Elvis a encore bien des questions pour son guide. Comment on commence des fouilles ? Comment on creuse ? Et avec quoi ? Comment on préserve les choses qu’on trouve dans la terre ?
Le guide explique de son mieux. C’est l’aspect de son travail qu’il préfère : faire apprécier l’histoire aux jeunes, et « celui-là, c’est un fanatique ».
– Avant de partir, passe donc à la boutique. Ils ont toutes sortes de livres pour les jeunes, sur l’histoire, l’archéologie… T’apprendras plus de cette façon.
À regret, Elvis se résigne à aller retrouver le reste de la famille. Pendant que Géraldine s’arrête pour acheter du pain, les autres passent à la boutique de souvenirs. Anne achète quelques cartes postales, Adrienne une jolie lampe-tempête en étain.
– Une petite folie qui pourra toujours servir, explique-t-elle à Géraldine.
– Parfois, l’hiver, on a des pannes d’électricité, ajoute Anne.
Elvis trouve du premier coup d’œil le coin des livres et n’en bouge plus. Au bout d’un moment, son choix fait, il sort discrètement son argent de poche et compte tous ses sous avant de passer à la caisse.
– Qu’est-ce que c’est ?
– Un livre. En français, ajoute-t-il.
C’est tout ce qu’il dit, et comme sa mère lit mal le français, elle n’en demande pas plus.
Trop vite, les quinze jours passent, puis il est temps de repartir. Cette fois, Adrienne, Elvis et Anne s’en retournent seuls à North Sydney. Les Chiasson les auraient bien accompagnés, mais Adrienne n’a pas voulu.
– Maintenant on connaît le chemin, dit Elvis qui se charge souvent de parler français à la place de sa mère. Et puis, ça fait cher d’essence.
Les deux cousines s’embrassent. Géraldine annonce que l’été prochain, c’est eux qui iront à la Grand’Terre.
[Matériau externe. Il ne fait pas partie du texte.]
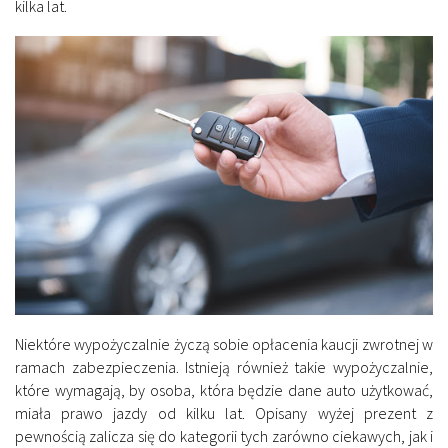
kilka lat.
Niektóre wypożyczalnie życzą sobie opłacenia kaucji zwrotnej w
ramach zabezpieczenia. Istnieją również takie wypożyczalnie,
które wymagają, by osoba, która będzie dane auto użytkować,
miała prawo jazdy od kilku lat. Opisany wyżej prezent z
pewnością zalicza się do kategorii tych zarówno ciekawych, jak i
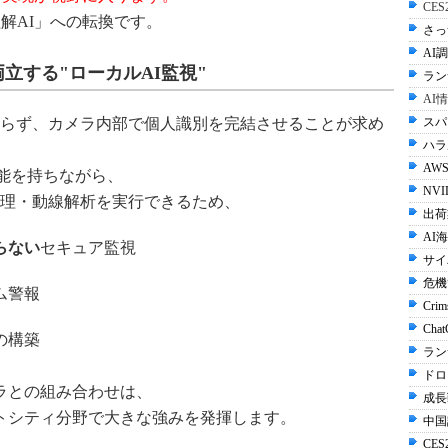
CE
解AI」への転換です。
さっ
AI調
立する"ローカルAI監視"
ラン
AI
スパ
らず、カメラ内部で個人識別を完結させることが求め
ハラル
AWS
AI性能を持ちながら、
NVI
理・動線解析を実行できるため、
出荷
AI
らない
セキュア監視
サイ
危機
ム警報
Crim
Cha
の構築
ラン
ドロ
ラとの組み合わせは、
成長
トシティ分野で大きな強みを発揮します。
中国
CES2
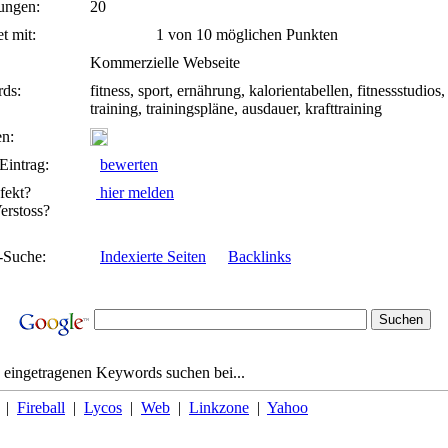
ungen:
20
t mit:
1 von 10 möglichen Punkten
Kommerzielle Webseite
ds:
fitness, sport, ernährung, kalorientabellen, fitnessstudios,
training, trainingspläne, ausdauer, krafttraining
n:
Eintrag:
bewerten
fekt?
hier melden
rstoss?
-Suche:
Indexierte Seiten
Backlinks
 eingetragenen Keywords suchen bei...
|
Fireball
|
Lycos
|
Web
|
Linkzone
|
Yahoo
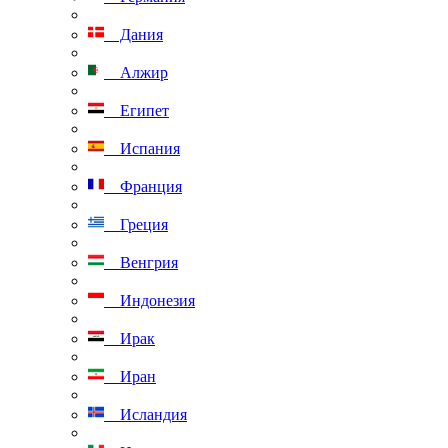
Дания
Алжир
Египет
Испания
Франция
Греция
Венгрия
Индонезия
Ирак
Иран
Исландия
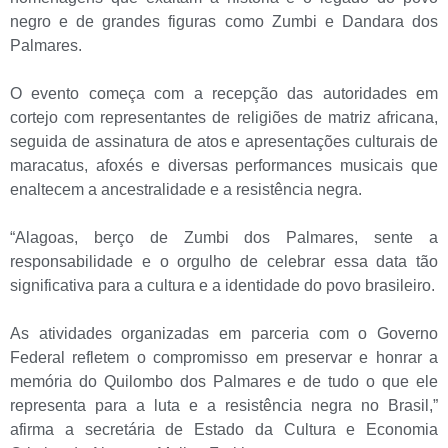
negro e de grandes figuras como Zumbi e Dandara dos
Palmares.
O evento começa com a recepção das autoridades em
cortejo com representantes de religiões de matriz africana,
seguida de assinatura de atos e apresentações culturais de
maracatus, afoxés e diversas performances musicais que
enaltecem a ancestralidade e a resistência negra.
“Alagoas, berço de Zumbi dos Palmares, sente a
responsabilidade e o orgulho de celebrar essa data tão
significativa para a cultura e a identidade do povo brasileiro.
As atividades organizadas em parceria com o Governo
Federal refletem o compromisso em preservar e honrar a
memória do Quilombo dos Palmares e de tudo o que ele
representa para a luta e a resistência negra no Brasil,”
afirma a secretária de Estado da Cultura e Economia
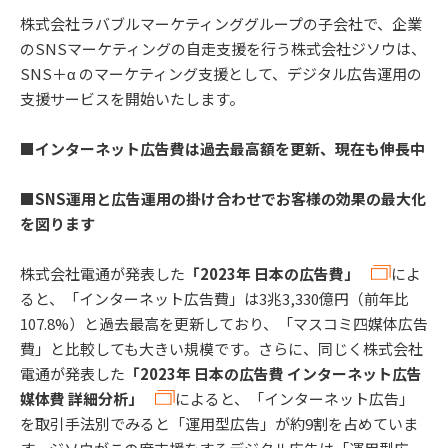
株式会社ラバブルマーケティンググループの子会社で、企業
のSNSマーケティングの自走支援を行う株式会社ジソウは、
SNS＋α のマーケティング支援として、デジタル広告運用の
支援サービスを開始いたします。
■インターネット広告費は過去最高額を更新、現在も伸長中
■SNS運用と広告運用の掛け合わせでお客様の効果の最大化
を図ります
株式会社電通が発表した
「2023年 日本の広告費」
によ
ると、「インターネット広告費」は3兆3,330億円（前年比
107.8%）と過去最高を更新しており、「マスコミ四媒体広告
費」と比較しても大きい規模です。さらに、同じく株式会社
電通が発表した
「2023年 日本の広告費 インターネット広告
媒体費 詳細分析」
によると、「インターネット広告」
を取引手法別でみると「運用型広告」が約9割を占めていま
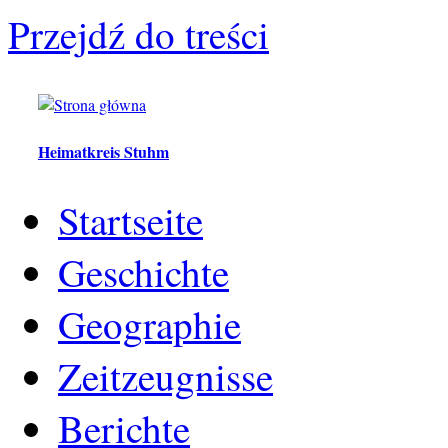
Przejdź do treści
Heimatkreis Stuhm
Startseite
Geschichte
Geographie
Zeitzeugnisse
Berichte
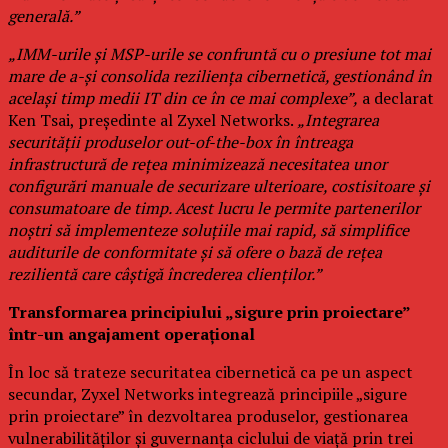
generală.”
„IMM-urile și MSP-urile se confruntă cu o presiune tot mai
mare de a-și consolida reziliența cibernetică, gestionând în
același timp medii IT din ce în ce mai complexe”,
a declarat
Ken Tsai, președinte al Zyxel Networks.
„Integrarea
securității produselor out-of-the-box în întreaga
infrastructură de rețea minimizează necesitatea unor
configurări manuale de securizare ulterioare, costisitoare și
consumatoare de timp. Acest lucru le permite partenerilor
noștri să implementeze soluțiile mai rapid, să simplifice
auditurile de conformitate și să ofere o bază de rețea
rezilientă care câștigă încrederea clienților.”
Transformarea principiului „sigure prin proiectare”
într-un angajament operațional
În loc să trateze securitatea cibernetică ca pe un aspect
secundar, Zyxel Networks integrează principiile „sigure
prin proiectare” în dezvoltarea produselor, gestionarea
vulnerabilităților și guvernanța ciclului de viață prin trei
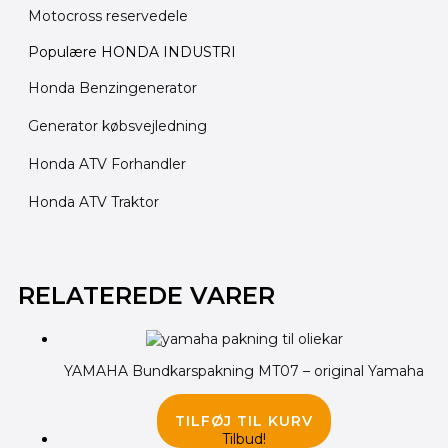
Motocross reservedele
Populære HONDA INDUSTRI
Honda Benzingenerator
Generator købsvejledning
Honda ATV Forhandler
Honda ATV Traktor
Den
Den
oprindelige
aktuelle
RELATEREDE VARER
pris
pris
var:
er:
410.00 kr..
355.00 kr..
YAMAHA Bundkarspakning MT07 – original Yamaha
155.00
kr.
TILFØJ TIL KURV
Tilbud!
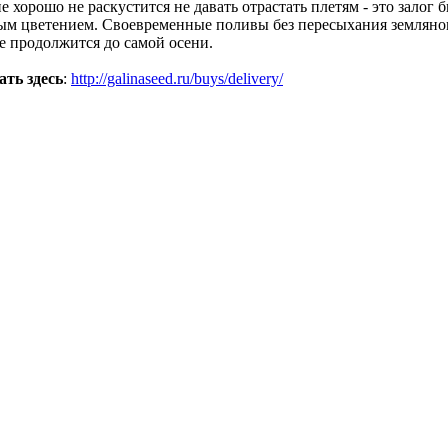
хорошо не раскустится не давать отрастать плетям - это залог
ильным цветением. Своевременные поливы без пересыхания землян
ие продолжится до самой осени.
ать
здесь
:
http://galinaseed.ru/buys/delivery/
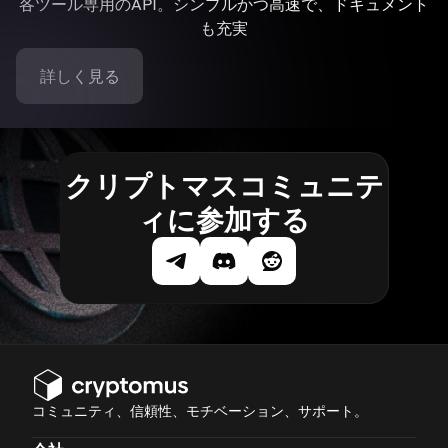
各ツール専用のAPI。シンプルかつ高速で、ドキュメント
も充実
詳しく見る
クリプトマスコミュニテ
ィに参加する
コミュニティ、信頼性、モチベーション、サポート。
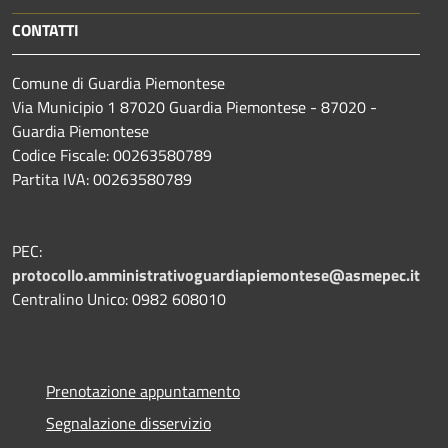
CONTATTI
Comune di Guardia Piemontese
Via Municipio 1 87020 Guardia Piemontese - 87020 -
Guardia Piemontese
Codice Fiscale: 00263580789
Partita IVA: 00263580789
PEC:
protocollo.amministrativoguardiapiemontese@asmepec.it
Centralino Unico: 0982 608010
Prenotazione appuntamento
Segnalazione disservizio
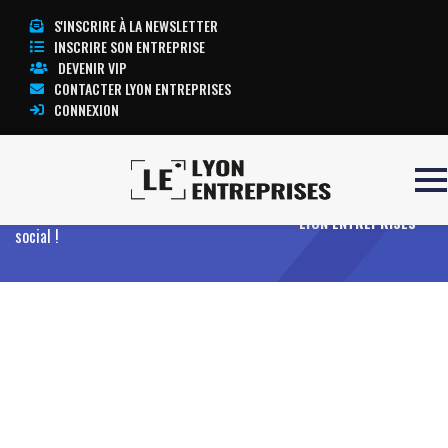
S'INSCRIRE À LA NEWSLETTER
INSCRIRE SON ENTREPRISE
DEVENIR VIP
CONTACTER LYON ENTREPRISES
CONNEXION
Accueil
Entreprises
Offres
TOUTE L’ACTUALITÉ
Domicilation commerciale de votre siège
LYON ENTREPRISES
social !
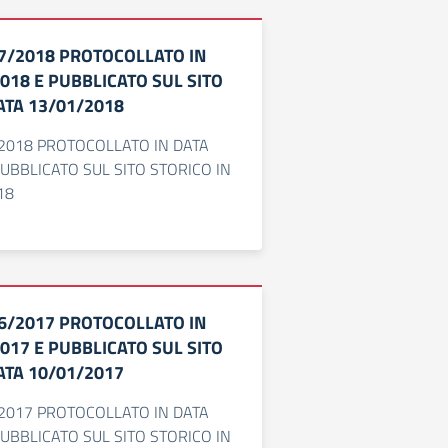
17/2018 PROTOCOLLATO IN
018 E PUBBLICATO SUL SITO
ATA 13/01/2018
/2018 PROTOCOLLATO IN DATA
PUBBLICATO SUL SITO STORICO IN
18
16/2017 PROTOCOLLATO IN
017 E PUBBLICATO SUL SITO
ATA 10/01/2017
/2017 PROTOCOLLATO IN DATA
PUBBLICATO SUL SITO STORICO IN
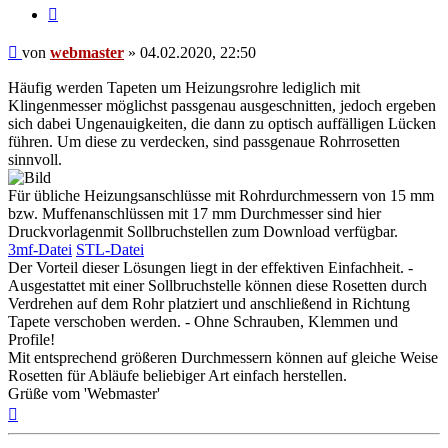
Zitieren
Beitrag
von
webmaster
»
04.02.2020, 22:50
Häufig werden Tapeten um Heizungsrohre lediglich mit
Klingenmesser möglichst passgenau ausgeschnitten, jedoch ergeben
sich dabei Ungenauigkeiten, die dann zu optisch auffälligen Lücken
führen. Um diese zu verdecken, sind passgenaue Rohrrosetten
sinnvoll.
Für übliche Heizungsanschlüsse mit Rohrdurchmessern von 15 mm
bzw. Muffenanschlüssen mit 17 mm Durchmesser sind hier
Druckvorlagenmit Sollbruchstellen zum Download verfügbar.
3mf-Datei
STL-Datei
Der Vorteil dieser Lösungen liegt in der effektiven Einfachheit. -
Ausgestattet mit einer Sollbruchstelle können diese Rosetten durch
Verdrehen auf dem Rohr platziert und anschließend in Richtung
Tapete verschoben werden. - Ohne Schrauben, Klemmen und
Profile!
Mit entsprechend größeren Durchmessern können auf gleiche Weise
Rosetten für Abläufe beliebiger Art einfach herstellen.
Grüße vom 'Webmaster'
Nach
oben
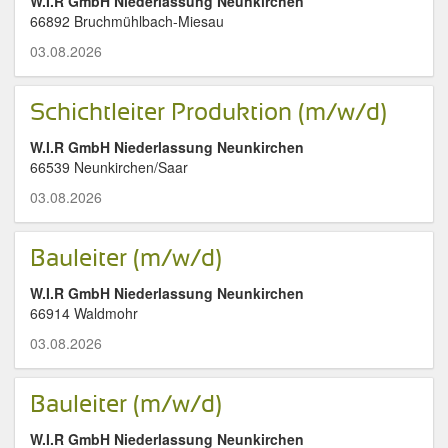
W.I.R GmbH Niederlassung Neunkirchen
66892 Bruchmühlbach-Miesau
03.08.2026
Schichtleiter Produktion (m/w/d)
W.I.R GmbH Niederlassung Neunkirchen
66539 Neunkirchen/Saar
03.08.2026
Bauleiter (m/w/d)
W.I.R GmbH Niederlassung Neunkirchen
66914 Waldmohr
03.08.2026
Bauleiter (m/w/d)
W.I.R GmbH Niederlassung Neunkirchen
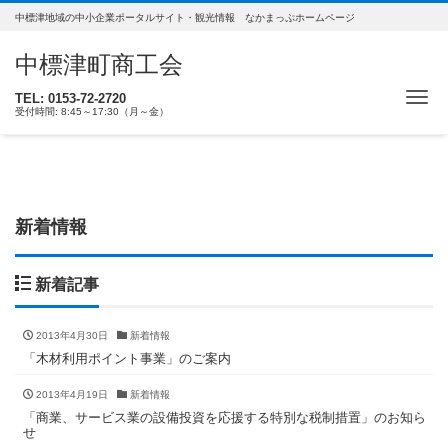
中標津地域の中小企業ポータルサイト・観光情報 なかまっぷホームページ
中標津町商工会
ナ
TEL: 0153-72-2720
受付時間: 8:45～17:30（月～金）
新着情報
新着記事
2013年4月30日
新着情報
「木材利用ポイント事業」のご案内
2013年4月19日
新着情報
「商業、サービス業の設備投資を応援する特別な税制措置」のお知ら
せ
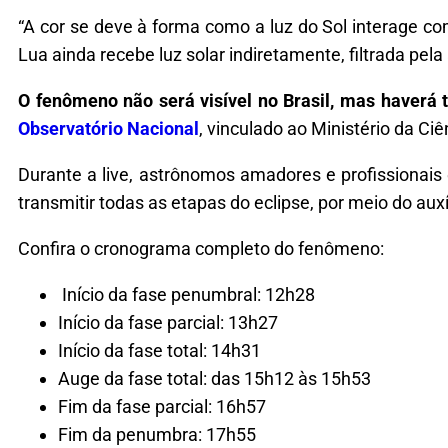
“A cor se deve à forma como a luz do Sol interage c
Lua ainda recebe luz solar indiretamente, filtrada pel
O fenômeno não será visível no Brasil, mas haverá tr
Observatório Nacional
, vinculado ao Ministério da Ci
Durante a live, astrônomos amadores e profissionai
transmitir todas as etapas do eclipse, por meio do auxí
Confira o cronograma completo do fenômeno:
Início da fase penumbral: 12h28
Início da fase parcial: 13h27
Início da fase total: 14h31
Auge da fase total: das 15h12 às 15h53
Fim da fase parcial: 16h57
Fim da penumbra: 17h55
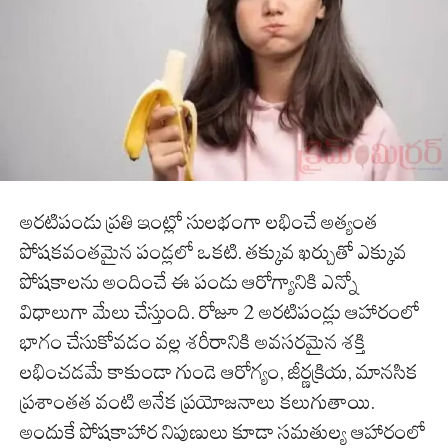
అరటిపండు ప్రతి ఇంట్లో సులభంగా లభించే అత్యంత
పోషకవంతమైన పండ్లలో ఒకటి. తక్కువ ఖర్చుతో ఎక్కువ
పోషకాలను అందించే ఈ పండు ఆరోగ్యానికి ఎన్నో
విధాలుగా మేలు చేస్తుంది. రోజూ 2 అరటిపండ్లు ఆహారంలో
భాగం చేసుకోవడం వల్ల శరీరానికి అవసరమైన శక్తి
లభించడమే కాకుండా గుండె ఆరోగ్యం, జీర్ణక్రియ, మానసిక
ప్రశాంతత వంటి అనేక ప్రయోజనాలు కలుగుతాయి.
అందుకే పోషకాహార నిపుణులు కూడా సమతుల్య ఆహారంలో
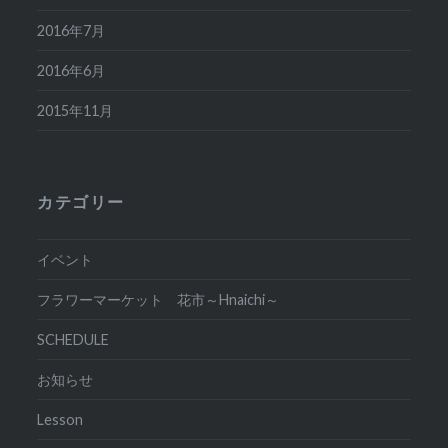
2016年7月
2016年6月
2015年11月
カテゴリー
イベント
フラワーマーケット 花市～Hnaichi～
SCHEDULE
お知らせ
Lesson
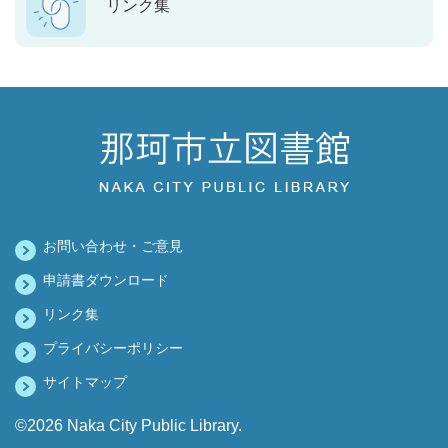
リンク集
お問い合わせ・ご意見
申請書ダウンロード
リンク集
プライバシーポリシー
サイトマップ
©2026 Naka City Public Library.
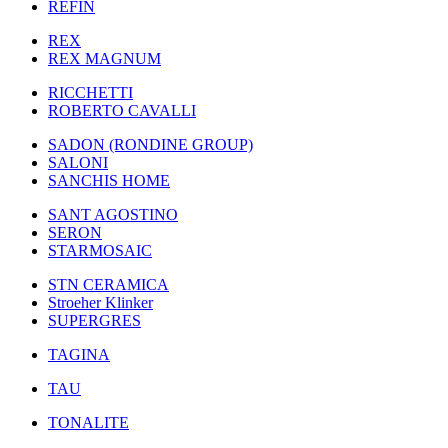
REFIN
REX
REX MAGNUM
RICCHETTI
ROBERTO CAVALLI
SADON (RONDINE GROUP)
SALONI
SANCHIS HOME
SANT AGOSTINO
SERON
STARMOSAIC
STN CERAMICA
Stroeher Klinker
SUPERGRES
TAGINA
TAU
TONALITE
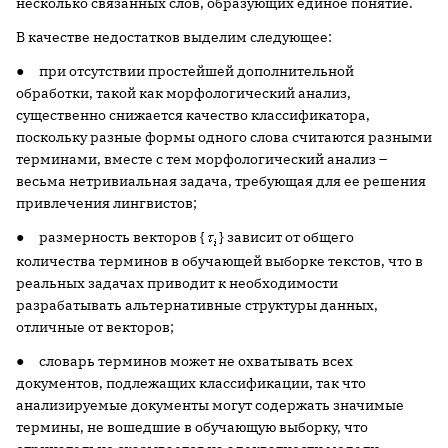
несколько связанных слов, образующих единое понятие.
В качестве недостатков выделим следующее:
● при отсутствии простейшей дополнительной
обработки, такой как морфологический анализ,
существенно снижается качество классификатора,
поскольку разные формы одного слова считаются разными
терминами, вместе с тем морфологический анализ –
весьма нетривиальная задача, требующая для ее решения
привлечения лингвистов;
● размерность векторов {
} зависит от общего
количества терминов в обучающей выборке текстов, что в
реальных задачах приводит к необходимости
разрабатывать альтернативные структуры данных,
отличные от векторов;
● словарь терминов может не охватывать всех
документов, подлежащих классификации, так что
анализируемые документы могут содержать значимые
термины, не вошедшие в обучающую выборку, что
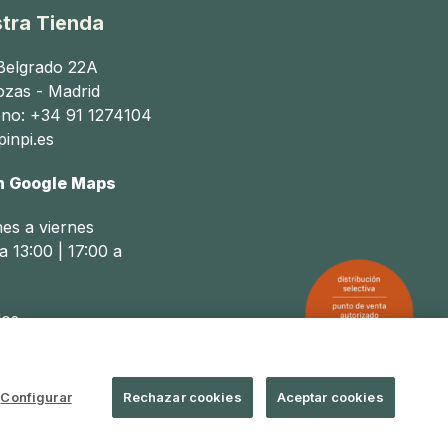
tra Tienda
 Belgrado 22A
ozas - Madrid
ono: +34 91 1274104
inpi.es
n Google Maps
nes a viernes
a 13:00 | 17:00 a
os
a 14:00
Configurar
Rechazar cookies
Aceptar cookies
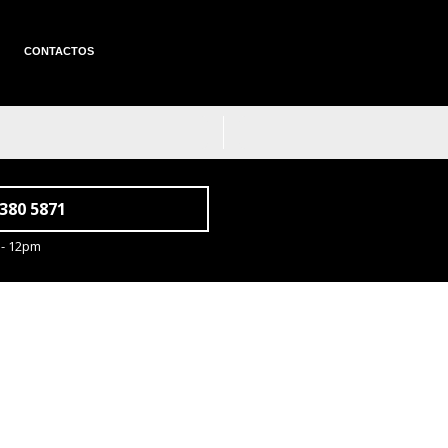
CONTACTOS
 380 5871
 - 12pm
– On n’a jamais vu Terre-Neuve ; ce serait le temps.
Jules et Elvis sont ravis. En quinze jours, ils sont devenus bons copains.
– Bon voyage ! Conduisez prudemment.
Déjà assis dans l’auto, Elvis s’impatiente. Autant il avait envie de quitter la Grand’Terre il y a deux semaines, autant il a envie d’y retourner. Le plus vite possible. Il y a beaucoup à faire.